With the Cookie Decision, the Garante clarifies the distinction between technical and profiling cookies. To sum up:

– Technical cookies are cookies required for providing “electronic communications or information society services”; in other words, all cookies required to ensure the running of the site. To this broad category, the Garante associates also the analytic cookies placed by the publisher or the manager the site (editore o gestore del sito), provided that the only aggregated data are processed, as well as the functionality cookies to improve the service provided to the users (e.g. language preferences).

– Behavioral or profiling cookies are all cookies that allow a profiling of the user, so as to propose to the same user more tailored advertising. While no prior consent is provided for technical cookies, behavioral cookies require a specific and express consent.

The Garante further clarifies the distinction between first and third party cookies, defining as first party cookies all cookies placed by the publisher or the manager of the site, whereas all third party cookies are simply those cookies that are not placed by third parties. In this respect, the Garante acknowledged that the first parties may well not be aware of the existence of third parties placing cookies through the same first parties’ site. Consequently, in gathering the consent also for third parties’ cookies, the first parties are considered as mere “technical intermediary” (intermediari tecnici) – an interesting new concept for Data Protection, recognizing how Internet (and behavioral advertising) is de facto populated by a large number of arbitrators.

As for the new rules set out by the Cookie Decision, all sites with cookies will now have to provide for a two layer information notice, with a first summarized notice including a link to a second and more complete notice.

The first simplified notice is set through a banner to be placed in the homepage and to be devised in a way to create some “discontinuity” with the usage of the site contents. The banner will also contain some basic information, including a mention of any placing of behavioral or third parties cookies, a link to the extended information notice, the mention that it is possible to deny consent, and the indication that the continuation of the usage of the site will imply a cookie acceptance. This last point is very relevant, as such consent will have to be provided through “a positive action”, i.e. by removing banner through a click or continuing to read other underlying active pages. It will not be possible to simply ignore the banner.

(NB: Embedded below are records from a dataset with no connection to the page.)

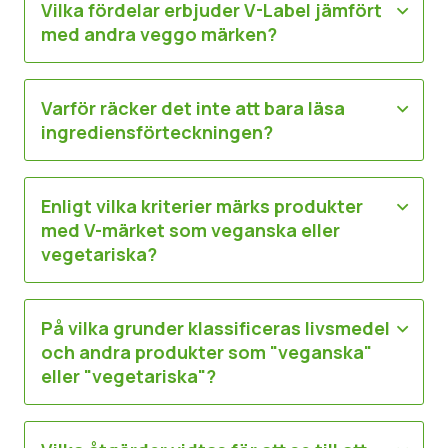
Vilka fördelar erbjuder V-Label jämfört
med andra veggo märken?
Okategoriserad
Pressmaterial
Varför räcker det inte att bara läsa
ingrediensförteckningen?
Enligt vilka kriterier märks produkter
med V-märket som veganska eller
vegetariska?
På vilka grunder klassificeras livsmedel
och andra produkter som "veganska"
eller "vegetariska"?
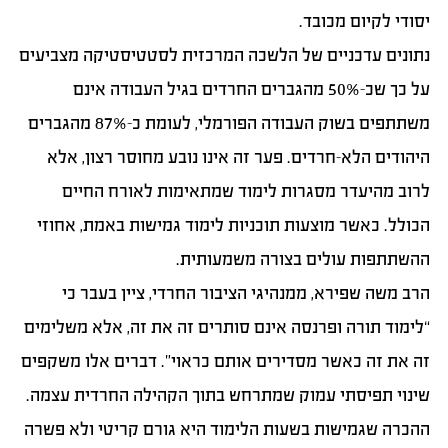
יסודי לקיום מכובד.
נתונים עדכניים של הלשכה המרכזית לסטטיסטיקה מצביעים
על כך שכ-50% מהגברים החרדים בגיל העבודה אינם
משתתפים בשוק העבודה הפורמלי, לעומת כ-87% מהגברים
היהודים הלא-חרדים. פער זה אינו נובע מחוסר רצון, אלא
לרוב מהיעדר מסגרות לימוד שמתאימות לאורח החיים
הכולל. כאשר מוצעות תוכניות לימוד גמישות באמת, אחוזי
ההשתתפות עולים בצורה משמעותית.
הרב משה שפירא, ממנהיגי הציבור החרדי, ציין בעבר כי
“לימוד תורה ופרנסה אינם סותרים זה את זה, אלא משלימים
זה את זה כאשר מסדירים אותם כראוי”. דברים אלו משקפים
שינוי תפיסתי עמוק שמתרחש בתוך הקהילה החרדית עצמה.
ההכרה שגמישות בשעות הלימוד היא גורם קריטי ולא פשרה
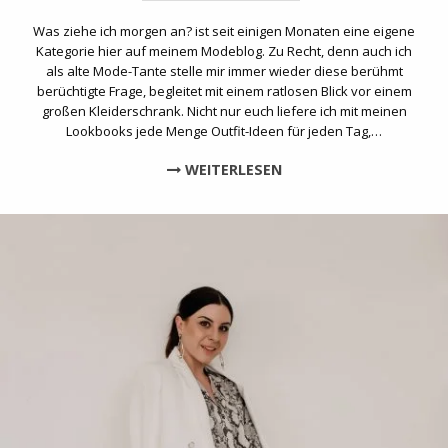
Was ziehe ich morgen an? ist seit einigen Monaten eine eigene
Kategorie hier auf meinem Modeblog. Zu Recht, denn auch ich
als alte Mode-Tante stelle mir immer wieder diese berühmt
berüchtigte Frage, begleitet mit einem ratlosen Blick vor einem
großen Kleiderschrank. Nicht nur euch liefere ich mit meinen
Lookbooks jede Menge Outfit-Ideen für jeden Tag,…
WEITERLESEN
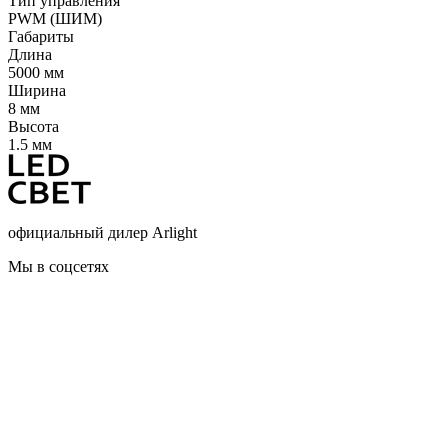
Тип управления
PWM (ШИМ)
Габариты
Длина
5000 мм
Ширина
8 мм
Высота
1.5 мм
официальный дилер Arlight
Мы в соцсетях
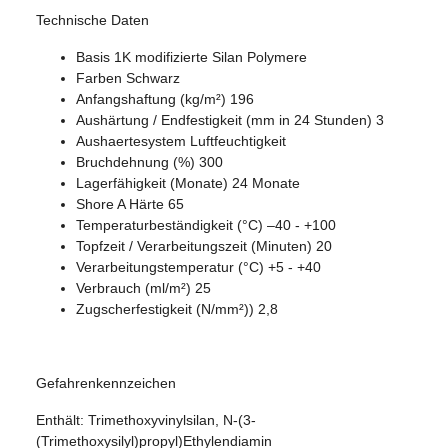
Technische Daten
Basis 1K modifizierte Silan Polymere
Farben Schwarz
Anfangshaftung (kg/m²) 196
Aushärtung / Endfestigkeit (mm in 24 Stunden) 3
Aushaertesystem Luftfeuchtigkeit
Bruchdehnung (%) 300
Lagerfähigkeit (Monate) 24 Monate
Shore A Härte 65
Temperaturbeständigkeit (°C) –40 - +100
Topfzeit / Verarbeitungszeit (Minuten) 20
Verarbeitungstemperatur (°C) +5 - +40
Verbrauch (ml/m²) 25
Zugscherfestigkeit (N/mm²)) 2,8
Gefahrenkennzeichen
Enthält: Trimethoxyvinylsilan, N-(3-
(Trimethoxysilyl)propyl)Ethylendiamin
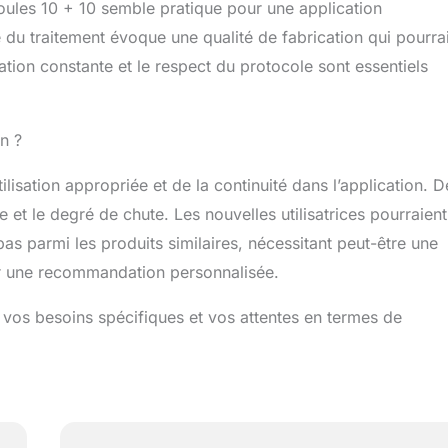
ules 10 + 10 semble pratique pour une application
e du traitement évoque une qualité de fabrication qui pourrai
isation constante et le respect du protocole sont essentiels
on ?
isation appropriée et de la continuité dans l’application. D
aire et le degré de chute. Les nouvelles utilisatrices pourraient
as parmi les produits similaires, nécessitant peut-être une
ur une recommandation personnalisée.
 vos besoins spécifiques et vos attentes en termes de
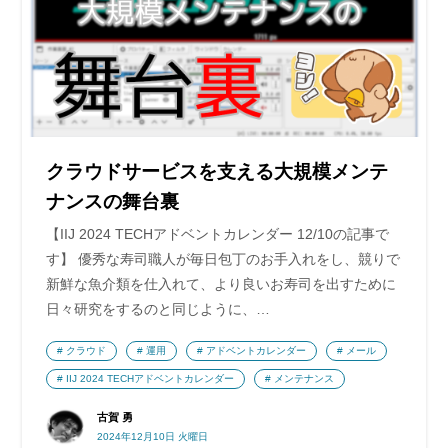
クラウドサービスを支える大規模メンテ
ナンスの舞台裏
【IIJ 2024 TECHアドベントカレンダー 12/10の記事で
す】 優秀な寿司職人が毎日包丁のお手入れをし、競りで
新鮮な魚介類を仕入れて、より良いお寿司を出すために
日々研究をするのと同じように、…
クラウド
運用
アドベントカレンダー
メール
IIJ 2024 TECHアドベントカレンダー
メンテナンス
古賀 勇
2024年12月10日 火曜日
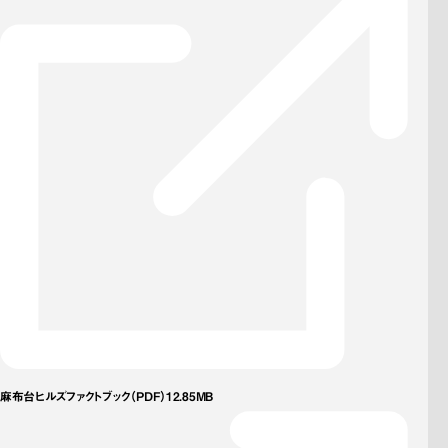
麻布台ヒルズファクトブック（PDF）12.85MB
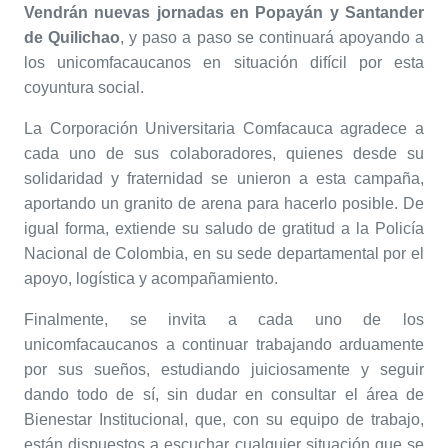
Vendrán nuevas jornadas en Popayán y Santander
de Quilichao
, y paso a paso se continuará apoyando a
los unicomfacaucanos en situación difícil por esta
coyuntura social.
La Corporación Universitaria Comfacauca agradece a
cada uno de sus colaboradores, quienes desde su
solidaridad y fraternidad se unieron a esta campaña,
aportando un granito de arena para hacerlo posible. De
igual forma, extiende su saludo de gratitud a la Policía
Nacional de Colombia, en su sede departamental por el
apoyo, logística y acompañamiento.
Finalmente, se invita a cada uno de los
unicomfacaucanos a continuar trabajando arduamente
por sus sueños, estudiando juiciosamente y seguir
dando todo de sí, sin dudar en consultar el área de
Bienestar Institucional, que, con su equipo de trabajo,
están dispuestos a escuchar cualquier situación que se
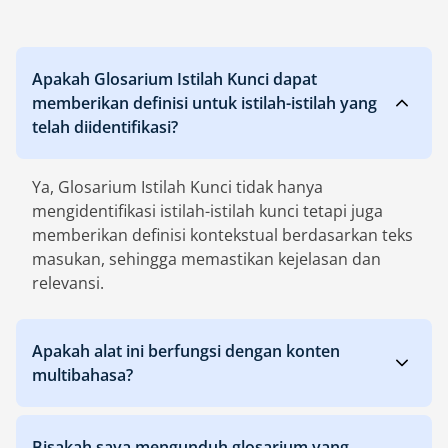
Apakah Glosarium Istilah Kunci dapat
memberikan definisi untuk istilah-istilah yang
telah diidentifikasi?
Ya, Glosarium Istilah Kunci tidak hanya
mengidentifikasi istilah-istilah kunci tetapi juga
memberikan definisi kontekstual berdasarkan teks
masukan, sehingga memastikan kejelasan dan
relevansi.
Apakah alat ini berfungsi dengan konten
multibahasa?
Bisakah saya mengunduh glosarium yang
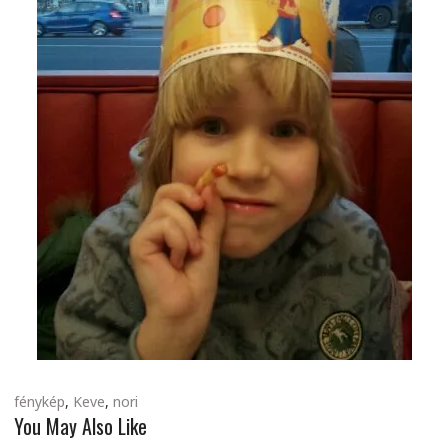
fénykép
,
Keve
,
nori
You May Also Like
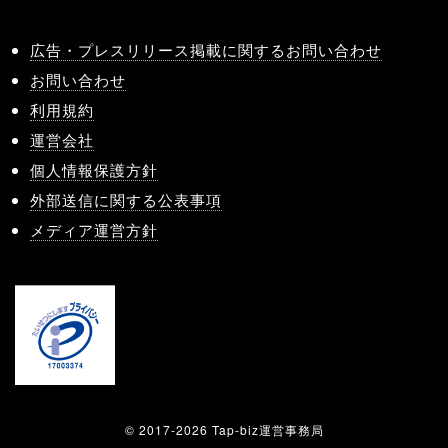
広告・プレスリリース掲載に関するお問い合わせ
お問い合わせ
利用規約
運営会社
個人情報保護方針
外部送信に関する公表事項
メディア運営方針
© 2017-2026 Tap-biz運営事務局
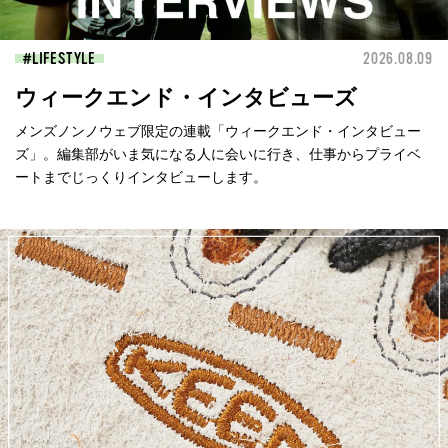
LIFESTYLE
2026.08.09
ウィークエンド・インタビューズ
メンズノンノウェブ限定の連載「ウィークエンド・インタビュー
ズ」。編集部がいま気になる人に会いに行き、仕事からプライベ
ートまでじっくりインタビューします。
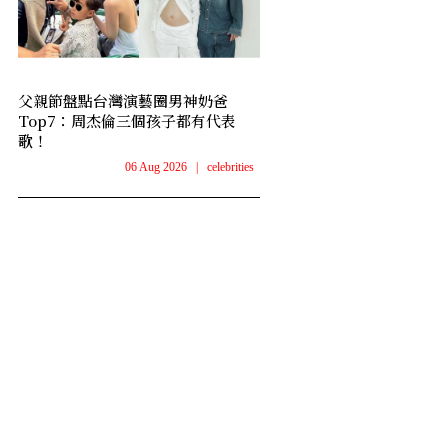
父親節盤點台灣演藝圈男神奶爸
Top7：周杰倫三個孩子都有代表
歌！
06 Aug 2026
|
celebrities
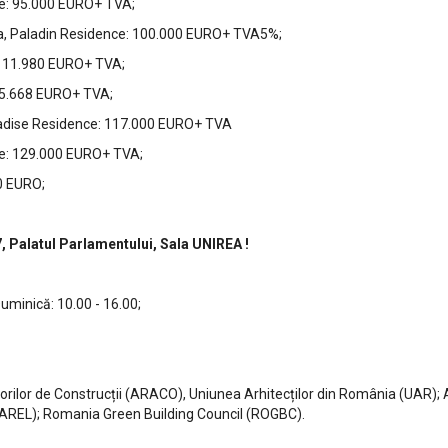
e: 95.000 EURO+ TVA;
a, Paladin Residence: 100.000 EURO+ TVA5%;
 111.980 EURO+ TVA;
15.668 EURO+ TVA;
aradise Residence: 117.000 EURO+ TVA
ie: 129.000 EURO+ TVA;
0 EURO;
, Palatul Parlamentului, Sala UNIREA !
Duminică: 10.00 - 16.00;
ilor de Construcții (ARACO), Uniunea Arhitecților din România (UAR); Aso
(AREL); Romania Green Building Council (ROGBC).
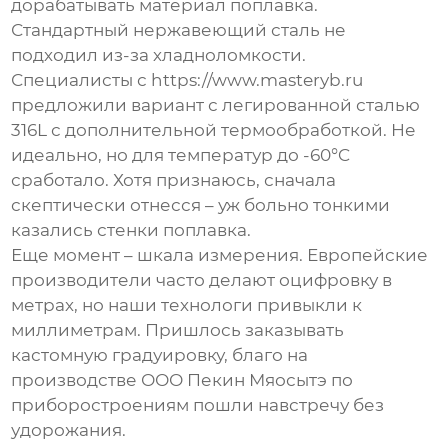
дорабатывать материал поплавка.
Стандартный нержавеющий сталь не
подходил из-за хладноломкости.
Специалисты с https://www.masteryb.ru
предложили вариант с легированной сталью
316L с дополнительной термообработкой. Не
идеально, но для температур до -60°C
сработало. Хотя признаюсь, сначала
скептически отнесся – уж больно тонкими
казались стенки поплавка.
Еще момент – шкала измерения. Европейские
производители часто делают оцифровку в
метрах, но наши технологи привыкли к
миллиметрам. Пришлось заказывать
кастомную градуировку, благо на
производстве ООО Пекин Мяосытэ по
приборостроениям пошли навстречу без
удорожания.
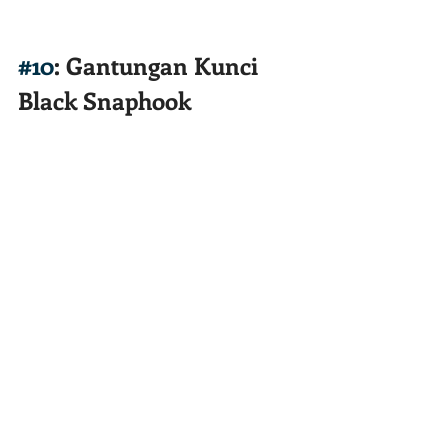
#10
: Gantungan Kunci 
Black Snaphook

The publisher or manager of the site will then have to keep track of such consent through a (technical!) cookie.

As stated above, the simplified information notice will link to the more complete information notice, which will include more analytical information, including all information required by the laws. Such notice will include also the links to the third parties’ information notices, or other intermediary parties. It should also be specifically mentioned the possibility to object against the usage of cookies also through the browser settings.

As also discussed in our previous posts, the Garante had to operate within a legal framework based on consent. It clearly stated that it made an attempt to avoid unnecessary obstacles to the current internet users’ experience: it will now be very important to assess how the new rules will be implemented in practice (there are some parts that will need to be further clarified).

All operators will have a grace period of 12 months to adapt to the new rules. And they better do so, as any failure to comply with the regulations on profiling and cookies may entail substantial fines.